The statement issued by the office cited An-Nahar’s report that Mikati’s brother, Taha, visited Damascus on Tuesday to prepare for a “solidarity visit” to Damascus by President Michel Suleiman and the PM-designate.

The newspaper’s report “concerning the goal of the visit is completely unrelated to the truth,” Mikati’s office said in the statement.

Mikati was appointed in January as the PM designate with the backing of the Hezbollah March 8 alliance and MPs Walid Jumblatt and Mohammad Safadi . March 14 leaders have repeatedly said that intimidation from Hezbollah’s weapons helped secure the parliamentary majority for Mikati’s nomination.

Syrian President Bashar al-Assad has been facing the biggest challenge to his rule. Popular protests demanding greater freedoms and an end to corruption erupted over a month ago in southern Syria and spread to the capital Damascus and most cities in Syria. Last Friday witnessed the largest ever protest and there are reports pointing to more protests this coming Friday since the Christians were urged to participate on Great Friday.

Just like the Egyptian, Tunisian and Libyan regimes the Syrian regime has been blaming foreigners for the protests.

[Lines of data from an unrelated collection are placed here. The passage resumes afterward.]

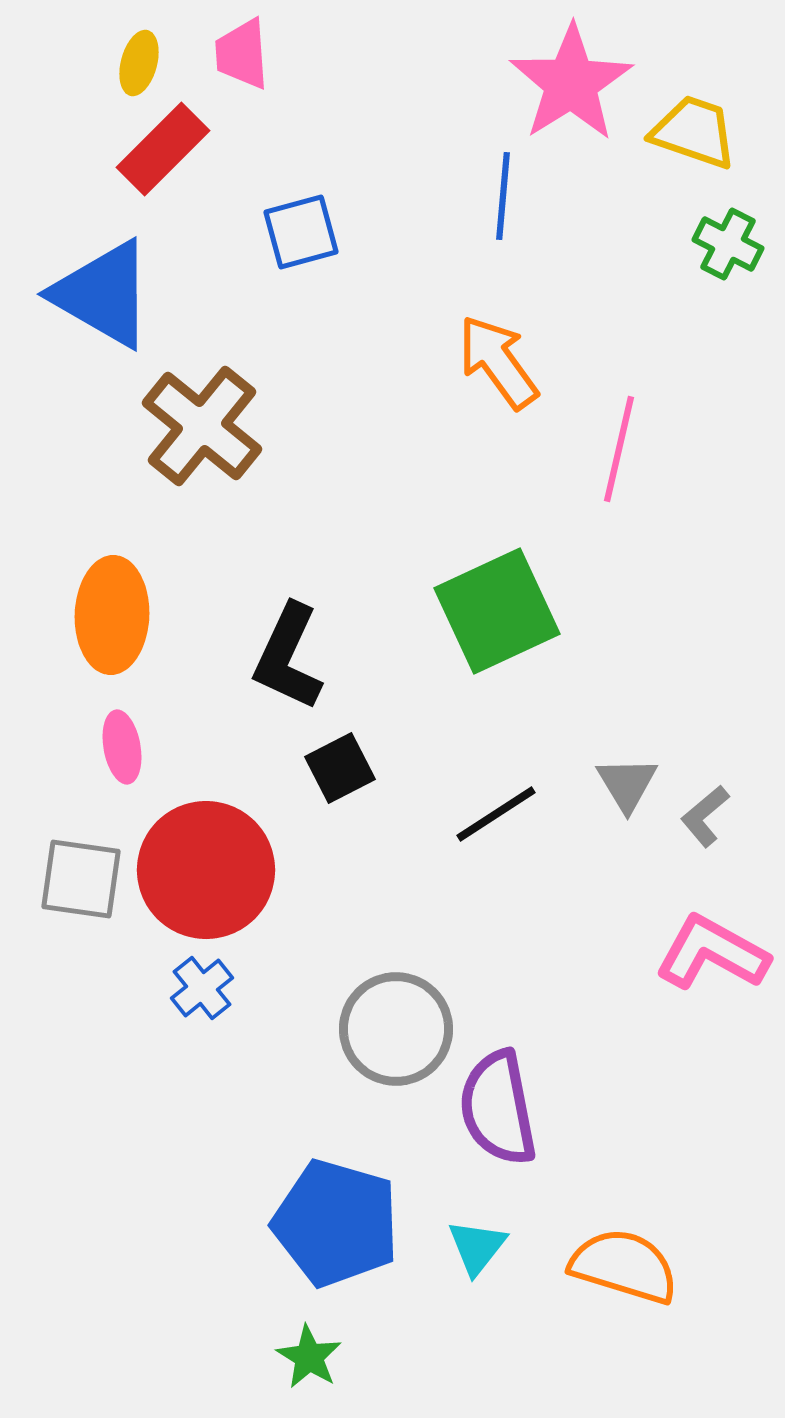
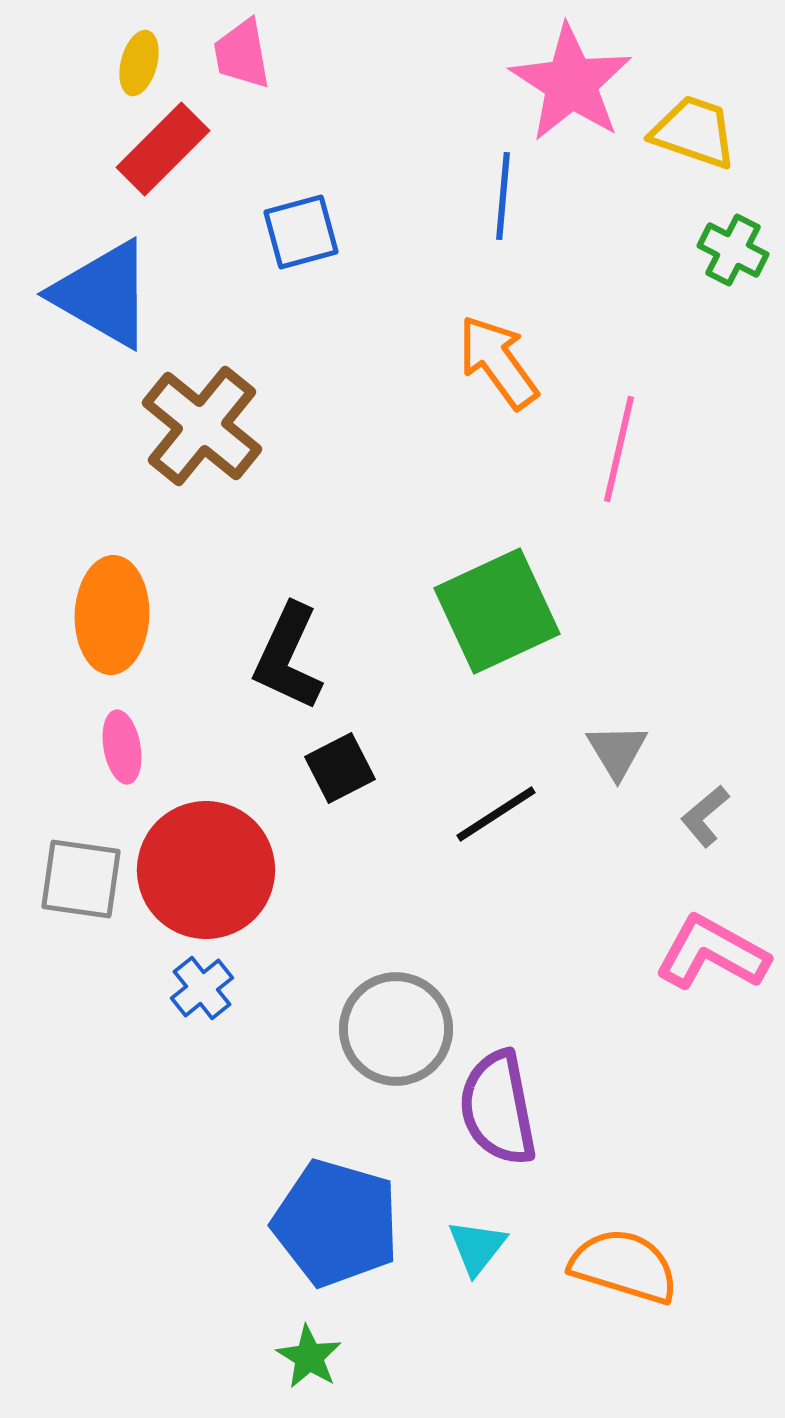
pink trapezoid: rotated 6 degrees counterclockwise
pink star: rotated 7 degrees counterclockwise
green cross: moved 5 px right, 6 px down
gray triangle: moved 10 px left, 33 px up
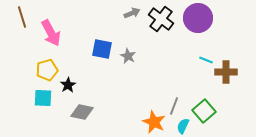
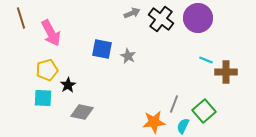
brown line: moved 1 px left, 1 px down
gray line: moved 2 px up
orange star: rotated 30 degrees counterclockwise
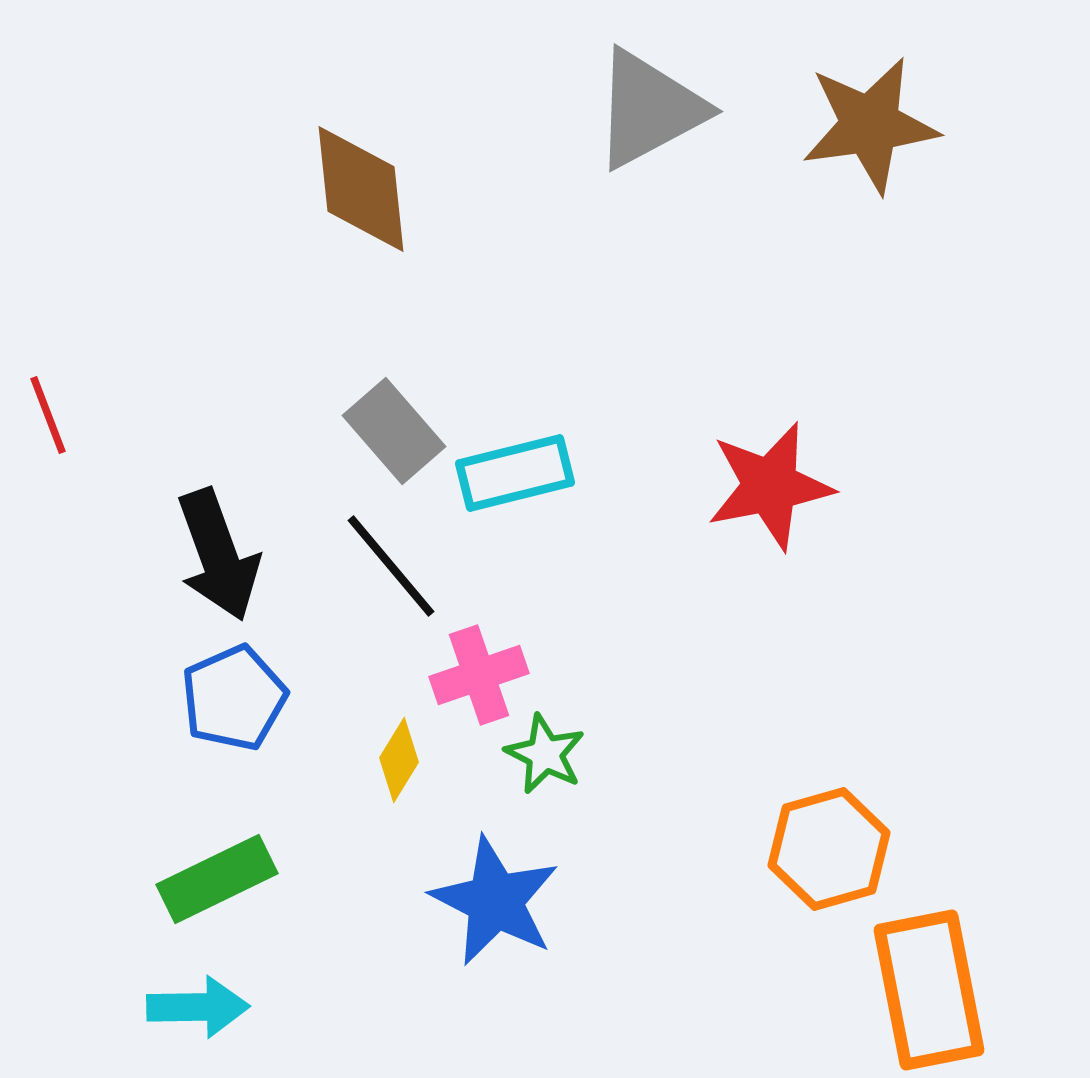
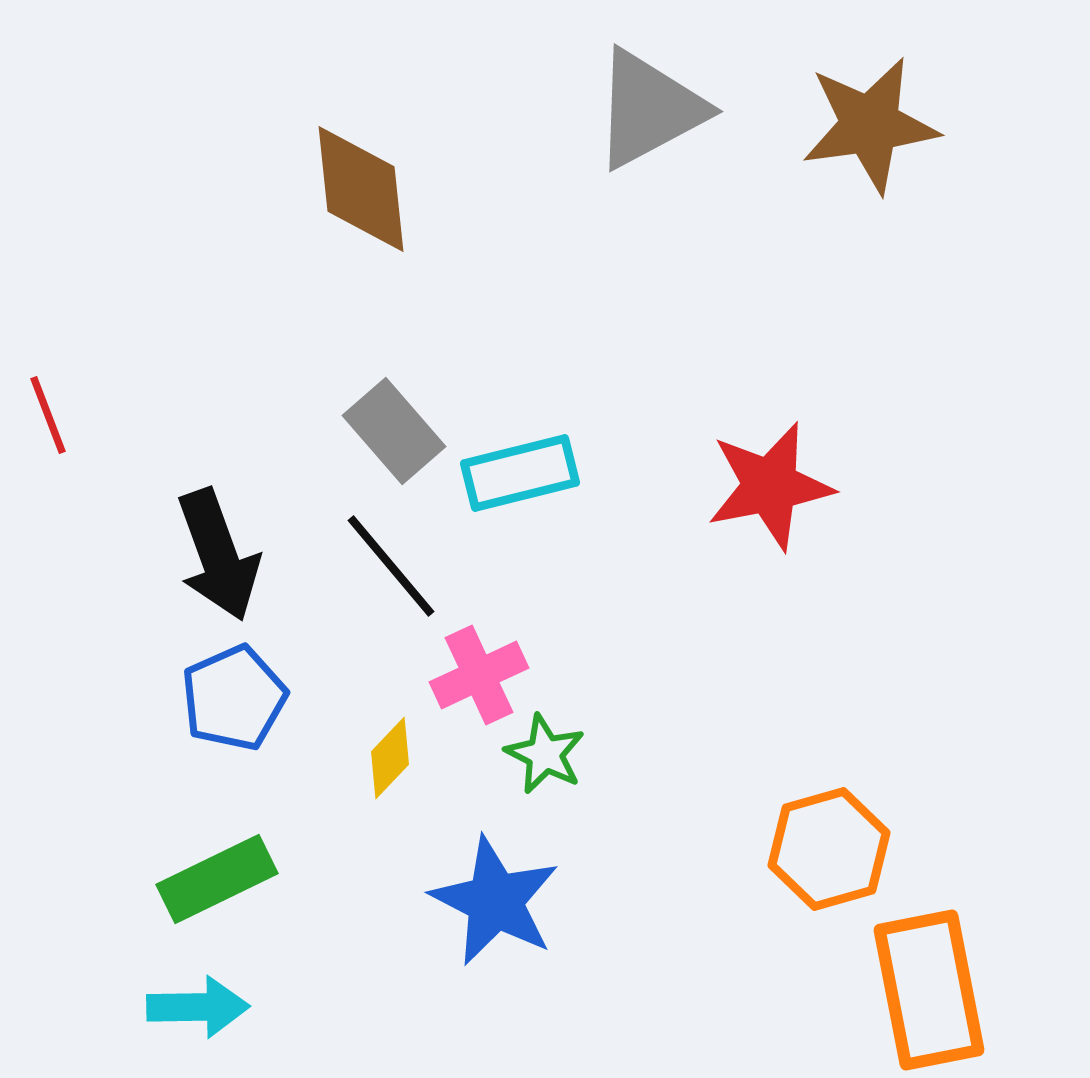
cyan rectangle: moved 5 px right
pink cross: rotated 6 degrees counterclockwise
yellow diamond: moved 9 px left, 2 px up; rotated 12 degrees clockwise
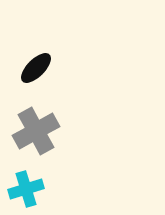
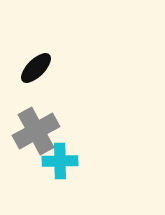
cyan cross: moved 34 px right, 28 px up; rotated 16 degrees clockwise
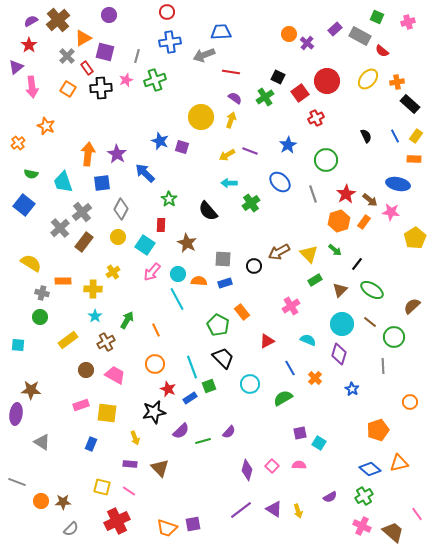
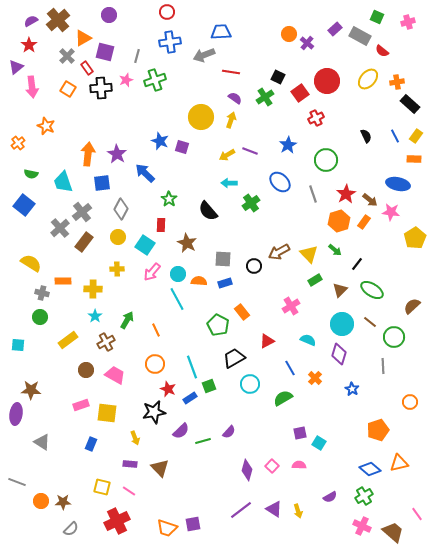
yellow cross at (113, 272): moved 4 px right, 3 px up; rotated 32 degrees clockwise
black trapezoid at (223, 358): moved 11 px right; rotated 75 degrees counterclockwise
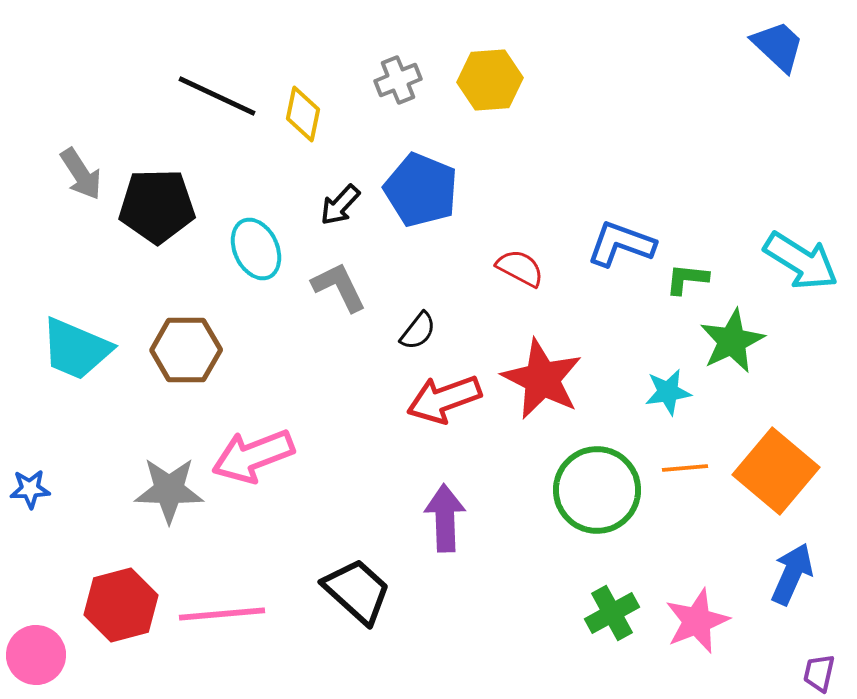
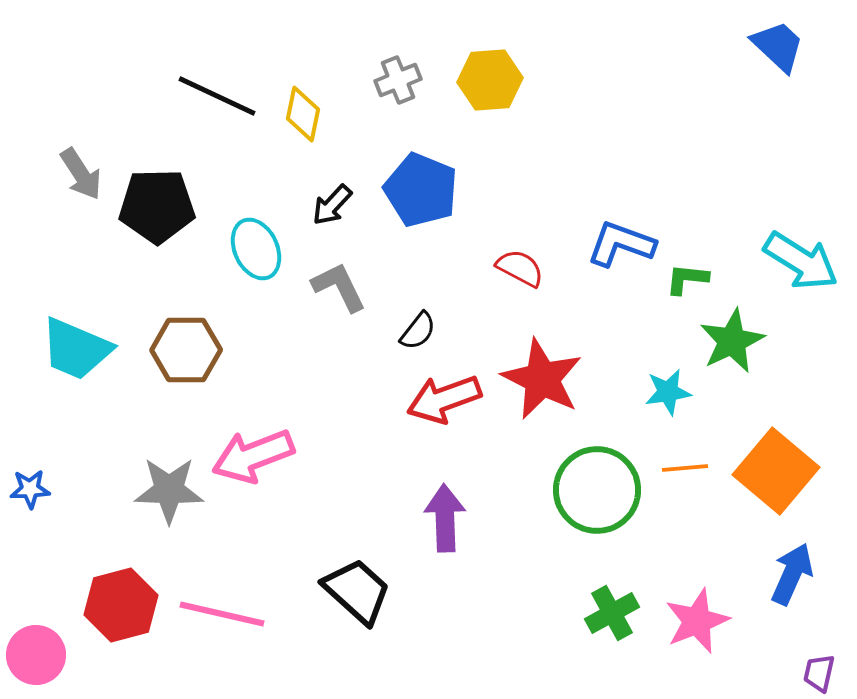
black arrow: moved 8 px left
pink line: rotated 18 degrees clockwise
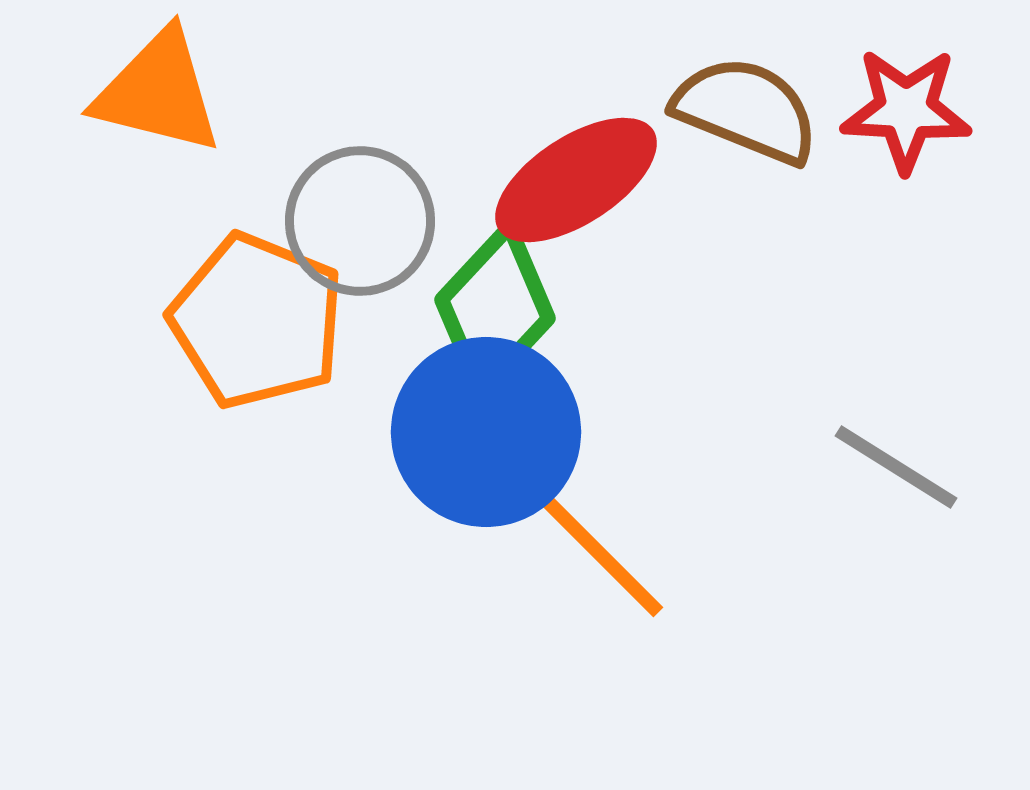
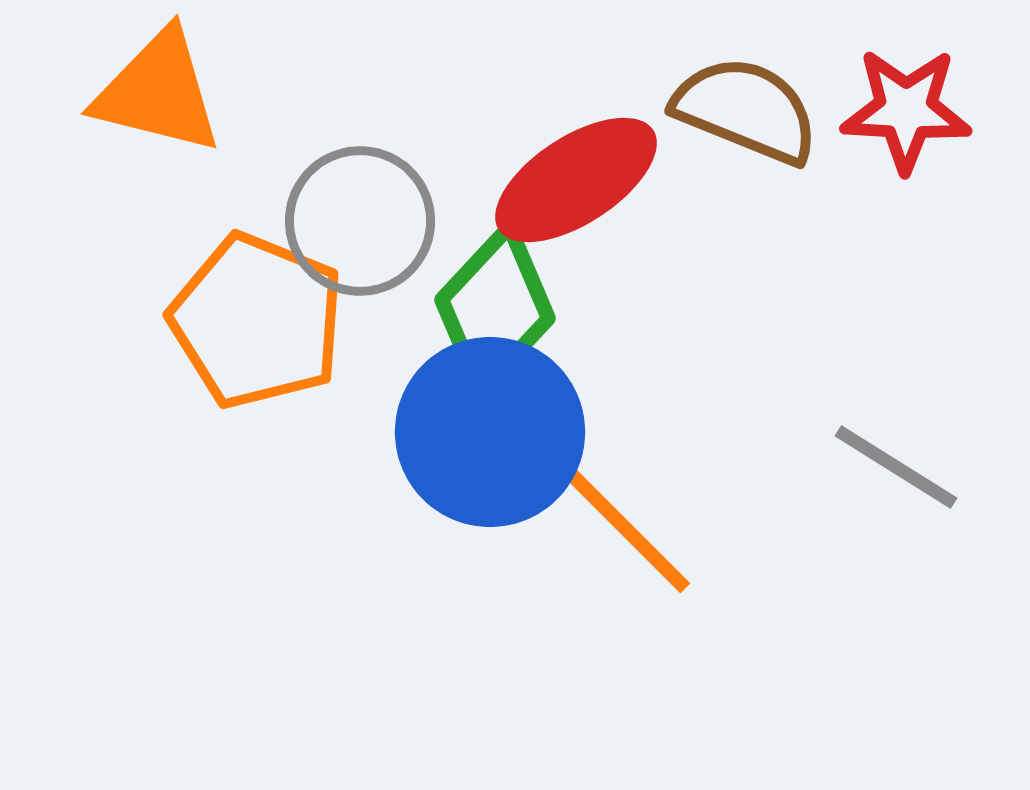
blue circle: moved 4 px right
orange line: moved 27 px right, 24 px up
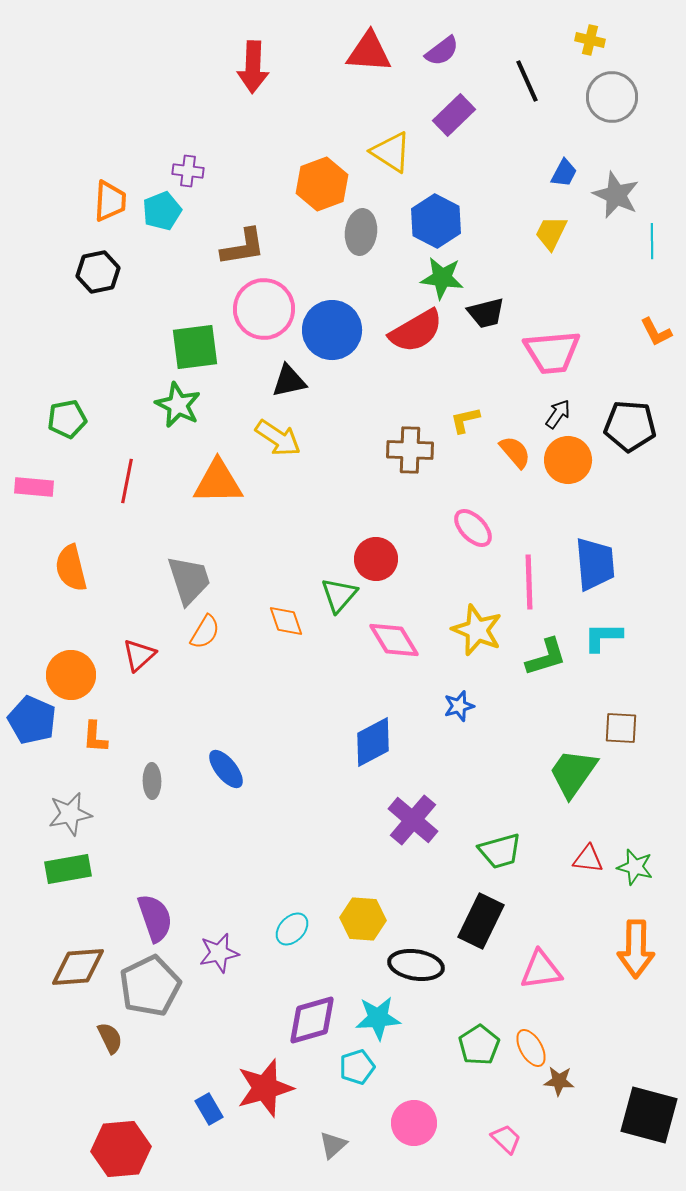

Last week the Syrian regime accused a Lebanese Future movement legislator of funding and arming the opposition to fuel a wave of protests in the country, a charge that was repeatedly denied by the party and MP Jamal al Jarrah.

Mikati called his Bahraini counterpart Prince Khalifa bin Salman al-Khalifa on Tuesday thanking him for his efforts in halting deportation of Lebanese expatriates residing in the Gulf state and thanked Bahraini King Hamad for his cooperation with Lebanon’s request that its expatriates not be blindly expelled .

Earlier this month, Bahrain deported 16 Lebanese, 14 of them Shia, over “security concerns” amid persistent unrest in the tiny Gulf state.

Bahrain interior minister Sheikh Rashed bin Abdullah al-Khalifa linked Hezbollah to the protests during his address to the parliament on March 29

He accused the predominantly Shiite protesters of being linked to” the Iranian-backed Hezbollah, “as proven by the demonstrators’ methods as well as statements of support from the Lebanese Shiite group and Tehran.”

“All this reveals a link and the training style of Hezbollah,” the interior minister said.